TEXT BLOCK: Begin

It may be the secret to monetizing Facebook’s gigantic user base (50 million and growing), but I have to say that my first response on reading about the proposals that Mark Zuckerberg outlined today was a mental picture of some guy barging into a party at my house and yelling about free pizza or T-shirts or something, and handing out coupons to all my friends while dressed up like a giant Coke can.
Just between you and me, if that were to happen, I would have to fight the urge to punch the guy. Bastardizing the community indeed. And yet, Facebook is hoping that if one of my “friends” starts bombarding me with every book he’s bought at Chapters or every movie he wants from Blockbuster, I’m going to feel so warm and fuzzy that I’m darn well going to go and buy a bunch of books and movies too.
Let’s not even talk about the loony idea that I or anyone I know (and that includes a bunch of Facebook’s target demographic) making friends with a Sprite mascot of some kind, and engaging in all kinds of viral brand-building shenanigans with other Facebook users on a Sprite-branded page or through a special Sprite-sipping widget. Not going to happen.

TEXT BLOCK: End

§ WORK ITEM A
Write out the passage of the piece on Facebook's advertising plans that begins with the words containing "It may be the" and ends with "giant Coke can.".
§ WORK ITEM B
Continue the piece on Facebook's advertising plans from its last sentence.

SOURCE MATERIAL: Begin

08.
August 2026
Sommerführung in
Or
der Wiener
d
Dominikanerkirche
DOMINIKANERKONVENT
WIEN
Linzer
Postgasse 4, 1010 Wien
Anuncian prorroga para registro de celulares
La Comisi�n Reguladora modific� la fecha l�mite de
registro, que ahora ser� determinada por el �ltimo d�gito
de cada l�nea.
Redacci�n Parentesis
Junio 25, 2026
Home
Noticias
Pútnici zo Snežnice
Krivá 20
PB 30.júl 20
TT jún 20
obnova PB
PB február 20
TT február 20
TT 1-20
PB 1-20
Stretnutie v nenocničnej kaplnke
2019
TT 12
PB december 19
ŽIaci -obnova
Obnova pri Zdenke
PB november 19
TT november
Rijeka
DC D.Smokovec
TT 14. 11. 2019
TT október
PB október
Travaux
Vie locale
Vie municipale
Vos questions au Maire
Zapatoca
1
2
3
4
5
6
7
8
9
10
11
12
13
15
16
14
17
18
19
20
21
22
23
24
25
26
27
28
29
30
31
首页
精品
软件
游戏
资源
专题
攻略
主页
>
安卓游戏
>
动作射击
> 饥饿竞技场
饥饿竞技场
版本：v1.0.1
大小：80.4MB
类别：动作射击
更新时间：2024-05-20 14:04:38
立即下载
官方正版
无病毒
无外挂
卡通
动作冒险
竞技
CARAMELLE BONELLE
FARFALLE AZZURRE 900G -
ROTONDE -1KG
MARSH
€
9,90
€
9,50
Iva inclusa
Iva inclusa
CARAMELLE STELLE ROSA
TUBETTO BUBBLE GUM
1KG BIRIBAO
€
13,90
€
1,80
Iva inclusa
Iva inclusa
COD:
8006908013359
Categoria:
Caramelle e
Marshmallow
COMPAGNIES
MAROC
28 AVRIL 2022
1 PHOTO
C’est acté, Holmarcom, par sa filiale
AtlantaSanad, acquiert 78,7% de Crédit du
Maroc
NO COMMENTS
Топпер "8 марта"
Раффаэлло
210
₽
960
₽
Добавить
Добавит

SOURCE MATERIAL: End

§ EXERCISE ANSWER A
It may be the secret to monetizing Facebook’s gigantic user base (50 million and growing), but I have to say that my first response on reading about the proposals that Mark Zuckerberg outlined today was a mental picture of some guy barging into a party at my house and yelling about free pizza or T-shirts or something, and handing out coupons to all my friends while dressed up like a giant Coke can.

§ EXERCISE ANSWER B
I know that Facebook is a free service, as Zuckerberg pointed out during the Q&A, and so we can’t really complain about ads in our news feed or ads on our message page, or possibly even getting messages from corporations offering us things they think we might someday be interested in. I’m just saying that the prospect of that kind of thing fills me with dread — and generally speaking, dread isn’t an emotion that works well when you’re trying to sell something.
For more, see Eric Eldon’s post at VentureBeat, and some thoughts from Henry Blodget at Silicon Alley Insider. Jeremiah Owyang calls it the rise of the “Fan-sumer,” but I think his portrayal of the new ad platform and its prospects is, well… overly rosy.